You can extend the engine to run system code from your function. Here's an overview.
Given this effort (setup and maintenance), a polling script doesn't look too bad.

Using combination of MySQL and MongoDB

Does it make sense to use a combination of MySQL and MongoDB. What im trying to do basically is use MySQl as a "raw data backup" type thing where all the data is being stored there but not being read from there.
The Data is also stored at the same time in MongoDB and the reads happen only from mongoDB because I dont have to do joins and stuff.

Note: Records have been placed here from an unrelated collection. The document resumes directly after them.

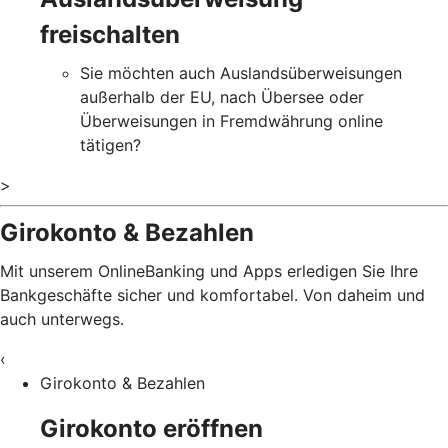
freischalten
Sie möchten auch Auslandsüberweisungen
außerhalb der EU, nach Übersee oder
Überweisungen in Fremdwährung online
tätigen?
>
Girokonto & Bezahlen
Mit unserem OnlineBanking und Apps erledigen Sie Ihre
Bankgeschäfte sicher und komfortabel. Von daheim und
auch unterwegs.
‹
Girokonto & Bezahlen
Girokonto eröffnen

For example assume in building NetFlix
in mysql i have a table for Comments and Movies. Then when a comment is made In mySQL i just add it to the table, and in MongoDB i update the movies document to hold this new comment.
And then when i want to get movies and comments i just grab the document from mongoDb.
My main concern is because of how "new" mongodb is compared to MySQL. In the case where something unexpected happens in Mongo, we have a MySQL backup where we can quickly get the app fallback to mysql and memcached.
On paper it may sound like a good idea, but there are a lot of things you will have to take into account. This will make your application way more complex than you may think. I'll give you some examples.
Two different systems
You'll be dealing with two different systems, each with its own behavior. These different behaviors will make it quite hard to keep everything synchronized.
What will happen when a write in MongoDB fails, but succeeds in MySQL?
Or the other way around, when a column constraint in MySQL is violated, for example?
What if a deadlock occurs in MySQL?
What if your schema changes? One migration is painful, but you'll have to do two migrations.
You'd have to deal with some of these scenarios in your application code. Which brings me to the next point.
Two data access layers
Your application needs to interact with two external systems, so you'll need to write two data access layers.
These layers both have to be tested.
Both have to be maintained.
The rest of your application needs to communicate with both layers.
Abstracting away both layers will introduce another layer, which will further increase complexity.
Chance of cascading failure
Should MongoDB fail, the application will fall back to MySQL and memcached. But at this point memcached will be empty. So each request right after MongoDB fails will hit the database. If you have a high-traffic site, this can easily take down MySQL as well.
Word of advice
Identify all possible ways in which you think 'something unexpected' can happen with MongoDB. Then use the most simple solution for each individual case. For example, if it's data loss you're worried about, use replication. If it's data corruption, use delayed replication.